Depuis, sa mère pleurait, l’évitait dans l’immense demeure, et ne lui adressait plus un regard quand elle la croisait. Trouver de la force Quatre semaines, c’est court. Et pourtant, tant de destins ont déjà basculé dans le portable de Kathya. Des batailles ont été perdues. Nouchka, la prostituée, a été retrouvée sans vie dans le bois, un uppercut pour Kathya. D’autres peut-être gagnées. Celle de Nadine, par exemple. « Je l’avais eue plusieurs fois au téléphone depuis le début du confinement, elle se trouvait enfermée avec son compagnon qui les violait, elle et sa fille, depuis plusieurs années. Elle parlait, mais ne voulait rien engager. La situation semblait figée, je me sentais démunie. Et un jour, elle me dit que son agresseur est sorti en oubliant de prendre ses clés et son téléphone portable ! Je lui ai demandé de profiter de cette occasion unique et de s’enfermer immédiatement. Elle avait tellement peur. “Vous êtes sûre ?” demandait-elle, tétanisée… Je lui ai crié : “Fermez la porte ! Appelez la police !” Elle a fini par le faire. Son conjoint a été arrêté dans la rue, sans attestation de sortie.

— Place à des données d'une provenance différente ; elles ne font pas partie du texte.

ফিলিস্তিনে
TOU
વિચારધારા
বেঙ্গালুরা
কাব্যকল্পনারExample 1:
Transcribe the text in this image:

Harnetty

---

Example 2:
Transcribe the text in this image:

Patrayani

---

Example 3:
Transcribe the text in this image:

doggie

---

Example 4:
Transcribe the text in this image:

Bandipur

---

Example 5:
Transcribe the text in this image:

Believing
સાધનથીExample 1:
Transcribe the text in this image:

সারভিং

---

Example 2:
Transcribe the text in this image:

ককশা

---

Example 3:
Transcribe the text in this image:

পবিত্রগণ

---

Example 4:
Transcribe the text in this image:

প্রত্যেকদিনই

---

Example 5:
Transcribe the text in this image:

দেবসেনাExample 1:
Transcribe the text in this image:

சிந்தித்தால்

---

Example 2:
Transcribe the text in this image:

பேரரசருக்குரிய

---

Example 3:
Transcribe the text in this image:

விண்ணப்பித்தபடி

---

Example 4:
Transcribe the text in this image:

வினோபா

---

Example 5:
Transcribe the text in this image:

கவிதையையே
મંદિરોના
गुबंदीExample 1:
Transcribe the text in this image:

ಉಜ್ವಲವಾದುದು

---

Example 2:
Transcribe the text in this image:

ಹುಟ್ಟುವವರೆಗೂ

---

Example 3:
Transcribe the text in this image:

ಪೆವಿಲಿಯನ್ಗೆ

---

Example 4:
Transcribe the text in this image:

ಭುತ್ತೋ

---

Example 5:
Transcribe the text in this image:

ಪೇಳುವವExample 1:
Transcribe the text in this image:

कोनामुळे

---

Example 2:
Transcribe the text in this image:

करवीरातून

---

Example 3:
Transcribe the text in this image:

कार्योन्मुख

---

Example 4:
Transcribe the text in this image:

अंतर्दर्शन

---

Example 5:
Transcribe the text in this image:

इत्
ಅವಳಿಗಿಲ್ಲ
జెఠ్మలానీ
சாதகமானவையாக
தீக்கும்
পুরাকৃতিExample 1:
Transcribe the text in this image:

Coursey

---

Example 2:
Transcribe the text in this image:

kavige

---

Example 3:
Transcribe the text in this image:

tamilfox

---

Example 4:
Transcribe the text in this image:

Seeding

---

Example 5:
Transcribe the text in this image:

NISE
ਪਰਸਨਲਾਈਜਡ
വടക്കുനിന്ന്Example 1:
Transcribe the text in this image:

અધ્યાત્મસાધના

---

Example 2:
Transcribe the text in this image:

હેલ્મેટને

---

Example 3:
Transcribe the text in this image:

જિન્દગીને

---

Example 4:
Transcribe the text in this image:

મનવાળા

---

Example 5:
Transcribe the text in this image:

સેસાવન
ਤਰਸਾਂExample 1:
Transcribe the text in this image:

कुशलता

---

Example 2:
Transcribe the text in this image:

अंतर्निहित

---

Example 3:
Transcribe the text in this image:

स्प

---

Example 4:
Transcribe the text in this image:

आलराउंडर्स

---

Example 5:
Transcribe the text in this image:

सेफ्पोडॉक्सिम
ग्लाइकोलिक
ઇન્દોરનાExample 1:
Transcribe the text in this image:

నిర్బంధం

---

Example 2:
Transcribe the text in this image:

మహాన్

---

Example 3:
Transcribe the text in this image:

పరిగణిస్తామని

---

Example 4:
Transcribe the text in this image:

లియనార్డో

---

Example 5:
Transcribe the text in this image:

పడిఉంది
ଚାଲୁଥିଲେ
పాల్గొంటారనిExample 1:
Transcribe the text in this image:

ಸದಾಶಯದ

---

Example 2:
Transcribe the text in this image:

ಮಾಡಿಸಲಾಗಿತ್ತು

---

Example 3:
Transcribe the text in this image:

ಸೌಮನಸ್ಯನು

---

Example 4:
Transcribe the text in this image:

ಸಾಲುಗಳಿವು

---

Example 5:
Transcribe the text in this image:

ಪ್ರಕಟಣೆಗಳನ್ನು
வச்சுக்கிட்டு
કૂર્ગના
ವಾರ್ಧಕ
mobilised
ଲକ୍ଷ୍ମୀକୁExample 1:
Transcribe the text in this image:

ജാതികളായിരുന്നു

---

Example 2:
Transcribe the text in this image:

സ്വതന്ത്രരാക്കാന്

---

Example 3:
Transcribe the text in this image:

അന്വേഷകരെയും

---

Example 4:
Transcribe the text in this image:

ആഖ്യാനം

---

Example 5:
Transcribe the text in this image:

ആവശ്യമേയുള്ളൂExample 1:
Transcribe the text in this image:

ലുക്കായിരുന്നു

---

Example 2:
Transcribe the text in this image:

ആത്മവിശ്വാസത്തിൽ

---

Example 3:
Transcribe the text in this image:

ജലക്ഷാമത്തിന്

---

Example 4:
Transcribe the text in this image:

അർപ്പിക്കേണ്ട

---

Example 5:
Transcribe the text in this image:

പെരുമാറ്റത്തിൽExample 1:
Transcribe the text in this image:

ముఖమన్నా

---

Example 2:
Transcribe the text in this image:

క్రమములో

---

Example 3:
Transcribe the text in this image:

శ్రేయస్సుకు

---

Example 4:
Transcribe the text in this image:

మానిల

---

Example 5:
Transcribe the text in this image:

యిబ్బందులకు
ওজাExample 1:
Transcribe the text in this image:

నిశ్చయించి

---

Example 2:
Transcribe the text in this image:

Comme c’était la quatrième fois, les policiers l’ont emmené au poste et ont découvert son lourd casier judiciaire. »
Nadine avait déjà porté plainte auparavant pour viol. Ils l’ont gardé en prison. « Un beau cadeau », commente Kathya, qui en raconte un autre encore, pour le plaisir : Marnie, 80 ans, très isolée dans sa maison du sud de la France depuis qu’elle est confinée, s’est créé un compte Facebook. Julien l’a contactée. Julien, l’amour de ses 16 ans, qu’elle n’avait jamais oublié. Au fil des discussions, ils se sont découvert un amour toujours vibrant, et prévoient de se retrouver dès qu’ils en auront le droit. « Merci Marnie. Votre histoire m’a redonné des forces. J’étais si fatiguée », a écrit Kathya sur sa page Facebook.

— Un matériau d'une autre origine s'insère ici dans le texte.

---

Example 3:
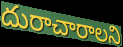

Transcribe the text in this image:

దురాచారాలని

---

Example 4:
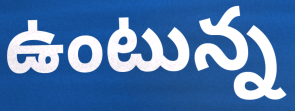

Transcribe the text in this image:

ఉంటున్న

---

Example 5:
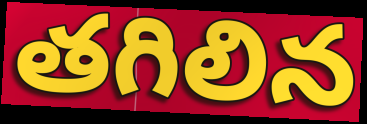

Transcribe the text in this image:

తగిలిన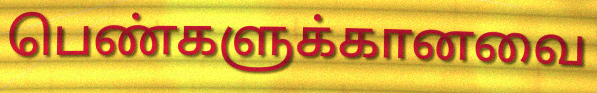
பெண்களுக்கானவை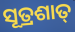
ସୂତ୍ରଶାତ୍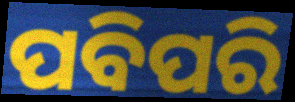
ପବିପରି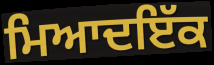
ਮਿਆਦਇੱਕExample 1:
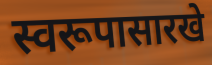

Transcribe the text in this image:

स्वरूपासारखे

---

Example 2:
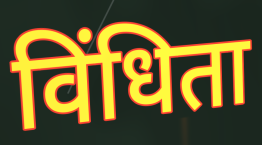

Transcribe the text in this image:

विंधिता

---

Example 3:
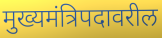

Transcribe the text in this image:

मुख्यमंत्रिपदावरील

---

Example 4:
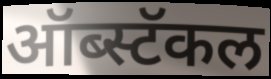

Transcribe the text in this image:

ऑब्स्टॅकल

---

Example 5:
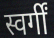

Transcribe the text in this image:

स्वर्गींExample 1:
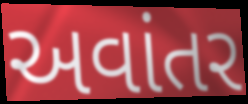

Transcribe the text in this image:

અવાંતર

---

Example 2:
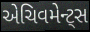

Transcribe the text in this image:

એચિવમેન્ટ્સ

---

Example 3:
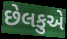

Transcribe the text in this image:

છેલકુએ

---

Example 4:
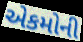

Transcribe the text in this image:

એકમોની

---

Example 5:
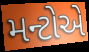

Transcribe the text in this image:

મન્ટોએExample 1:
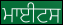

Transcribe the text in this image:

ਮਾਈਟਸ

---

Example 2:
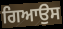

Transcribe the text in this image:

ਗਿਆਉਸ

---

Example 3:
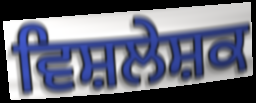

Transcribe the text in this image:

ਵਿਸ਼ਲੇਸ਼ਕ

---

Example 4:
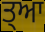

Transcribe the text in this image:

ਤ੍ਆ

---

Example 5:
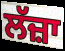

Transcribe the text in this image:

ਲੱਜ਼ਾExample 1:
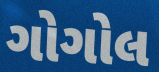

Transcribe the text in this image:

ગોગોલ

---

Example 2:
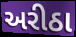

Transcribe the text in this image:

અરીઠા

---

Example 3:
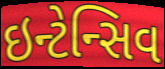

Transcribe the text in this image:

ઇન્ટેન્સિવ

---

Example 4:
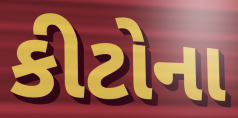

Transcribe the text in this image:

કીટોના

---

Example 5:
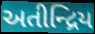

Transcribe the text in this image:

અતીન્દ્રિય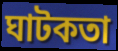
ঘাটকতা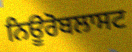
ਨਿਊਰੋਬਲਾਸਟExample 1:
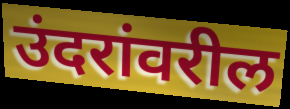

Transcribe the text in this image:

उंदरांवरील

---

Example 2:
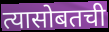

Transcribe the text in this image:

त्यासोबतची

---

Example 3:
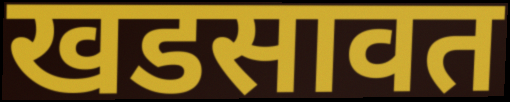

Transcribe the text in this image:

खडसावत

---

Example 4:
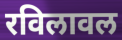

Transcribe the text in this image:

रविलावल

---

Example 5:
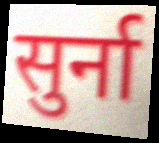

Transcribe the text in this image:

सुर्नाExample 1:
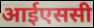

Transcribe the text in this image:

आईएससी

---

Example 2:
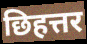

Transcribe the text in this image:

छिहत्तर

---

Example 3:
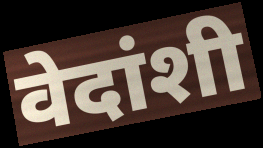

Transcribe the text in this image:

वेदांशी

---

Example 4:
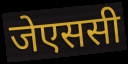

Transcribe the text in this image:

जेएससी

De la force pour répondre au téléphone, quand elle voudrait aller se coucher.
« J’ai trop peur de rater une urgence et de me sentir responsable. »

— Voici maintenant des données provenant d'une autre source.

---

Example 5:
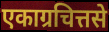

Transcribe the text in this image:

एकाग्रचित्तसेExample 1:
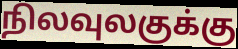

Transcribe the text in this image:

நிலவுலகுக்கு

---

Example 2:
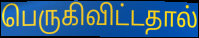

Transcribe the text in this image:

பெருகிவிட்டதால்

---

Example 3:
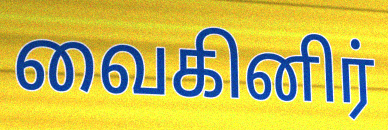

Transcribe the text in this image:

வைகினிர்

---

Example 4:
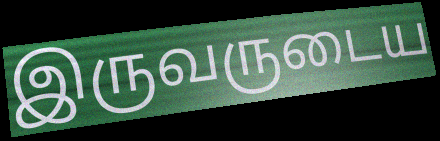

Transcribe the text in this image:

இருவருடைய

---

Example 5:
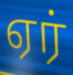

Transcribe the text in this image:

ஏர்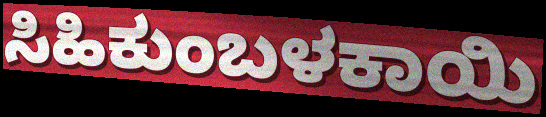
ಸಿಹಿಕುಂಬಳಕಾಯಿ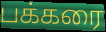
பக்கரைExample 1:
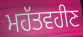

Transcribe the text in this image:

ਮਹੱਤਵਹੀਣ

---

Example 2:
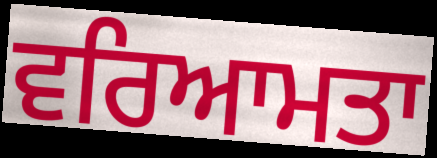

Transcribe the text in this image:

ਵਰਿਆਮਤਾ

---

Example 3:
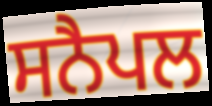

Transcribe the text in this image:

ਸਨੈਪਲ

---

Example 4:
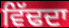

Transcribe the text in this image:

ਵਿੱਢਦਾ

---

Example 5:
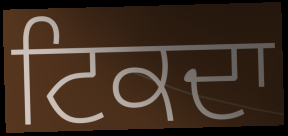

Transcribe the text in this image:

ਟਿਕਦਾ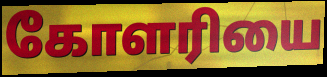
கோளரியை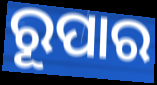
ରୂପାରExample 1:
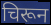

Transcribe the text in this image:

चिरून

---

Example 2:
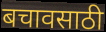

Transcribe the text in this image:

बचावसाठी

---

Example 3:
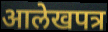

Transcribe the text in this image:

आलेखपत्र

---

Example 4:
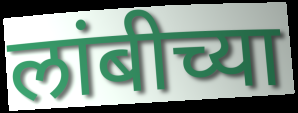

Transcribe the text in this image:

लांबीच्या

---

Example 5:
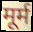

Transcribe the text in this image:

मूर्म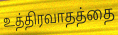
உத்திரவாதத்தை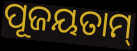
ପୂଜୟତାମ୍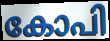
കോപി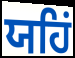
ਯਹਿਂ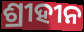
ଶ୍ରୀହୀନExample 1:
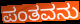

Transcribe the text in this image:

ಪಂತವನು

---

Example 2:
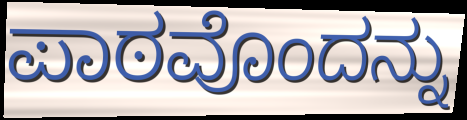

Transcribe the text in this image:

ಪಾಠವೊಂದನ್ನು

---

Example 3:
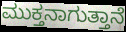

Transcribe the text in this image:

ಮುಕ್ತನಾಗುತ್ತಾನೆ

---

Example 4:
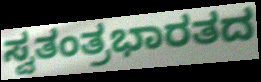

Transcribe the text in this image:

ಸ್ವತಂತ್ರಭಾರತದ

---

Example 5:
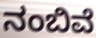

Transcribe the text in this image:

ನಂಬಿವೆ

De la force pour continuer encore, durant les longues semaines à venir. Celles du confinement, et celles de l’après, que Kathya redoute autant : « Les gens vont retrouver la liberté, mais aussi la peur de cette liberté, la peur de contaminer, d’être contaminés, sans compter les problèmes économiques… Décompensation, dépression… Ça risque d’être terrible », pronostique-t-elle. Sa « petite permanence » n’est pas près de fermer.
(1) « Des larmes dans les yeux et un monstre par la main », 2018, « la Femme aux cicatrices », 2019, éditions Maïa.